🎯 Situation

A data analyst at a logistics client built a solid Python script over three weeks: it pulled daily shipment data from an API, cleaned it with pandas, and loaded it into Azure SQL. The script worked perfectly. She ran it every morning at 7 AM, manually, from her laptop. When she was on vacation, the data stopped flowing. When her laptop was in for repairs, the Power BI dashboard showed a week of blanks. The script was good. The deployment wasn't.

👉 A script that runs manually is a prototype. A script that runs on a schedule, logs its output, alerts on failure, and doesn't depend on a specific laptop is a pipeline. The code is the same. The deployment is the difference.

⚠️ Challenge

📋 Option 1 & 2: Local scheduling

  • Windows Task Scheduler — right-click your script → Create Task → Triggers → daily at 7 AM. Works while the machine is on. Zero cost.
  • macOS/Linux cron — add: 0 7 * * * /usr/bin/python3 /path/to/script.py to crontab. Same limitation: requires the machine to be running.
  • Right for: personal scripts, development machines, low-stakes data that can tolerate occasional missed runs.
  • Not right for: production pipelines where Power BI depends on the data being current every morning.
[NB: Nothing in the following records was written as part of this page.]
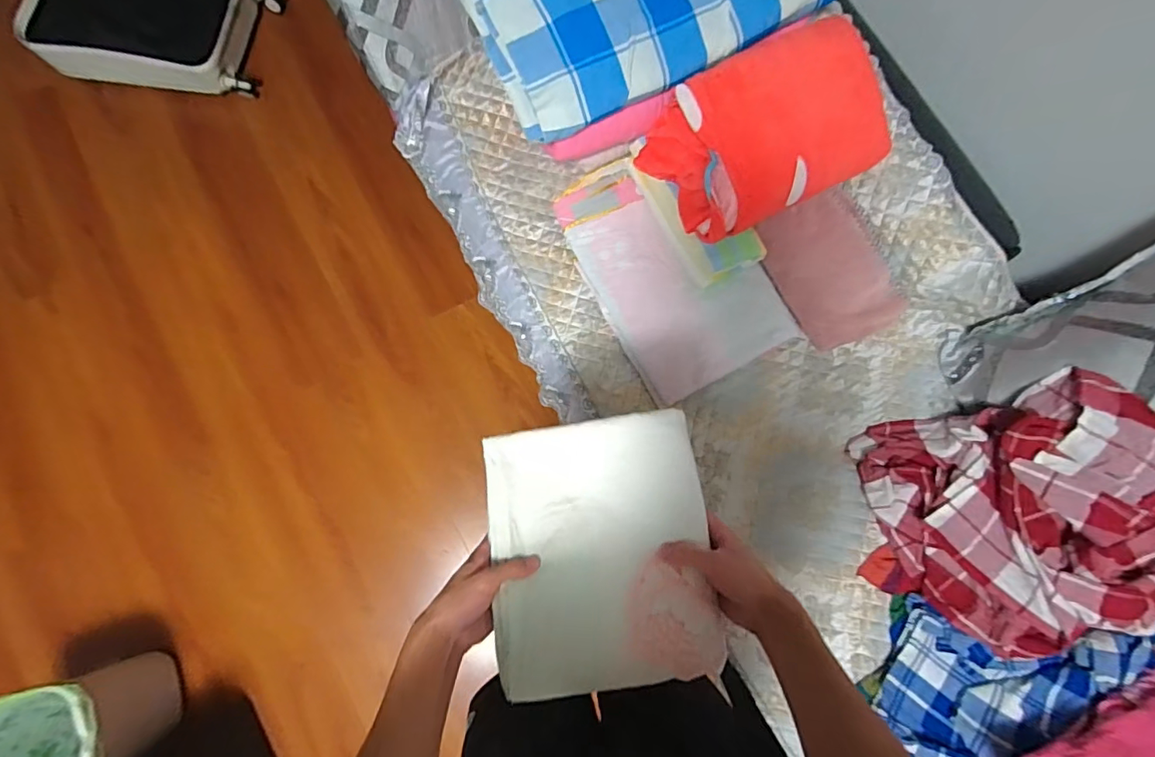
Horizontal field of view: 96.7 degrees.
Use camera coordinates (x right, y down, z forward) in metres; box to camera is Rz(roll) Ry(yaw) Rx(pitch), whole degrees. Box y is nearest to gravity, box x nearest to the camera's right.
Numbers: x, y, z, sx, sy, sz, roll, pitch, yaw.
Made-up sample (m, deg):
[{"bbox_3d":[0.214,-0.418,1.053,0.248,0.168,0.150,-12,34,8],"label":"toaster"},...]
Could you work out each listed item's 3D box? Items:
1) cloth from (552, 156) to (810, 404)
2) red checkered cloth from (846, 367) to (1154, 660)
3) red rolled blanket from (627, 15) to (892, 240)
[{"bbox_3d":[0.186,-0.226,1.035,0.315,0.034,0.491,-28,85,2],"label":"cloth"},{"bbox_3d":[0.732,0.227,0.850,0.117,0.401,0.397,12,61,-43],"label":"red checkered cloth"},{"bbox_3d":[0.347,-0.431,0.893,0.395,0.179,0.244,-26,81,-6],"label":"red rolled blanket"}]

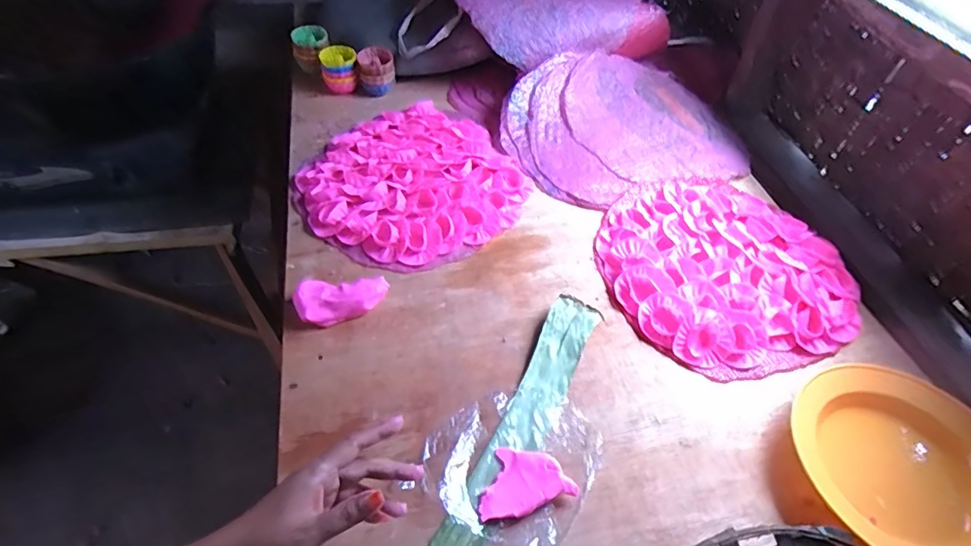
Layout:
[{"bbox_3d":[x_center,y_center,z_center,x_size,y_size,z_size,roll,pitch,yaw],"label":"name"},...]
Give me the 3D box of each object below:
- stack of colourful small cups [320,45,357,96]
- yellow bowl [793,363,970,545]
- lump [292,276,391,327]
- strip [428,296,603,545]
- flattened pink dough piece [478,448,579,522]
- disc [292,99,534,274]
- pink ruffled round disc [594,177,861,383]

⛅ Option 3 & 4: Cloud scheduling — production grade

  • Azure Functions (Consumption plan) — deploy your Python script as a Function, set a Timer trigger (cron syntax), runs in the cloud on schedule regardless of any laptop. Cost: ~$0.20/month for daily runs.
  • Azure Data Factory (ADF) — pipeline orchestration with a Python activity. More complex to set up, but includes dependency management, retry logic, and monitoring built in. Right for multi-step pipelines.
  • GitHub Actions — free for public repos, $0/month for 2,000 minutes/month on private. Schedule a workflow to pull your repo and run the script. Logs are automatic. Good middle ground between local and full Azure.

🔍 Analysis

The three production requirements for any scheduled script:

  • Logging — write every run's output to a file or database: start time, end time, rows processed, errors. If something breaks, you need to know what happened and when.
  • Error alerting — if the script fails, an email or Teams notification fires immediately. Not the next morning when someone notices the dashboard is blank.
  • Idempotency — if the script runs twice (e.g., a retry after a failure), it should produce the correct result, not double-insert data. Use UPSERT (INSERT ... ON CONFLICT UPDATE) or truncate-and-reload patterns.

✓️ Best Practice

The minimal production wrapper for any Python pipeline script:

import logging, sys
from datetime import datetime

logging.basicConfig(
    filename='pipeline.log',
    level=logging.INFO,
    format='%(asctime)s %(levelname)s %(message)s'
)

def run_pipeline():
    logging.info("Pipeline started")
    try:
        # --- your pipeline code here ---
        rows = extract_from_api()
        cleaned = transform(rows)
        load_to_sql(cleaned)
        logging.info(f"Success: {len(cleaned)} rows loaded")
    except Exception as e:
        logging.error(f"Pipeline failed: {e}")
        send_alert(str(e))  # Teams / email notification
        sys.exit(1)

if __name__ == "__main__":
    run_pipeline()

💡 Summary

Scheduling is the last 10% of building a pipeline — and the part that determines whether it actually works in production. A manually-run script is a dependency: it depends on a person, a laptop, and a routine. A scheduled, logged, alerting script is infrastructure.

👉 The script is done when it runs itself.

Logging, alerting, scheduling — that's the 20% that makes the 80% reliable.